NICHD Postdoctoral Fellows
Rupcic is an legal and medical anthropologist who investigates social categories of harm. Through ethnographic attention to everyday practices of remedy and redress, she explores the intersection of gender, ethnicity and violence.
Steenland is a health scientist with training in epidemiology, health economics, econometrics, and impact evaluation. Her research uses econometric methods to evaluate maternal and reproductive health programs and policies in sub-Saharan Africa and in the U.S.
Elyse Singer is an assistant professor of Anthropology at the University of Oklahoma. She is a qualitative medical anthropologist whose research centers on reproductive health, human rights, bioethics, gender, and citizenship.
Miller is an assistant professor of Anthropology at Muhlenberg College. He is a cultural and medical anthropologist whose research examines the intersections of gender, sexuality, kinship, civil society, and health in China.
Fenelon is Assistant Professor of Public Policy and Sociology and an Affiliate Member of the Population Research Institute at Penn State University.

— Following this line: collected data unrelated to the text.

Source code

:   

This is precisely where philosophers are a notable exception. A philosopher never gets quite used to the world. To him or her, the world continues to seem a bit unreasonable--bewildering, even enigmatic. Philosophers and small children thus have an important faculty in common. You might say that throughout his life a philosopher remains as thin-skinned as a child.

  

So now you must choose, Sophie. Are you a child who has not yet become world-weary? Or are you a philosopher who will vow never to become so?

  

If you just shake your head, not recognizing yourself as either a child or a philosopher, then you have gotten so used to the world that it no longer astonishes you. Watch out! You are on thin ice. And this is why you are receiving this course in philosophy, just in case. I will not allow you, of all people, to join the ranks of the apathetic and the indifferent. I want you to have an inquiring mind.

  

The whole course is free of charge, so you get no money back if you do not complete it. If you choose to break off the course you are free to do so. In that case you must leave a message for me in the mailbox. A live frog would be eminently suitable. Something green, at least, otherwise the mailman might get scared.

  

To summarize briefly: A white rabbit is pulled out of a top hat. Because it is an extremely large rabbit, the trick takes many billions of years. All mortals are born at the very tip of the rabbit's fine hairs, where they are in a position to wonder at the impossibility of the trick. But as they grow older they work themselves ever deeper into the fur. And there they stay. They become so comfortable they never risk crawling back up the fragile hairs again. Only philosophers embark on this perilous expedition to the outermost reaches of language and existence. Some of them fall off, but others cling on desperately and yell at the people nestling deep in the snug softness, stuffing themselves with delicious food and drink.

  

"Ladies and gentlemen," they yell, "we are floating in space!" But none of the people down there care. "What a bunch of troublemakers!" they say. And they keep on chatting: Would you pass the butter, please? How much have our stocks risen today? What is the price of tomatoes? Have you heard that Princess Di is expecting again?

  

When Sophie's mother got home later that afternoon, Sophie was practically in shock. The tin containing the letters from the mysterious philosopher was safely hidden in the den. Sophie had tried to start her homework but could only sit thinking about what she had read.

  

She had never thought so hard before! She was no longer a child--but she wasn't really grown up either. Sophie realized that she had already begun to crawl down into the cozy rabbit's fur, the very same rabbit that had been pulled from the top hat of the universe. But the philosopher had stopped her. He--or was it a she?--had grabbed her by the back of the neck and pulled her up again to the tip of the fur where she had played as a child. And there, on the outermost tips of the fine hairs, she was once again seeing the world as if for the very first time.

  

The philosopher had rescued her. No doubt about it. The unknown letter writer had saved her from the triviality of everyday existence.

His main research interests focus on health disparities, population health, health policy, and methods.
Maes is an assistant professor of Anthropology at Oregon State University. He is a biocultural medical anthropologist interested in links between health workers, health policy, and health outcomes.
Poulin is a sociologist working in the Africa Region Gender Innovation Lab within the World Bank's Africa Region's Chief Economist's office. Her research interests include culture, economic activity, family and changes in the family, and methods of data collection.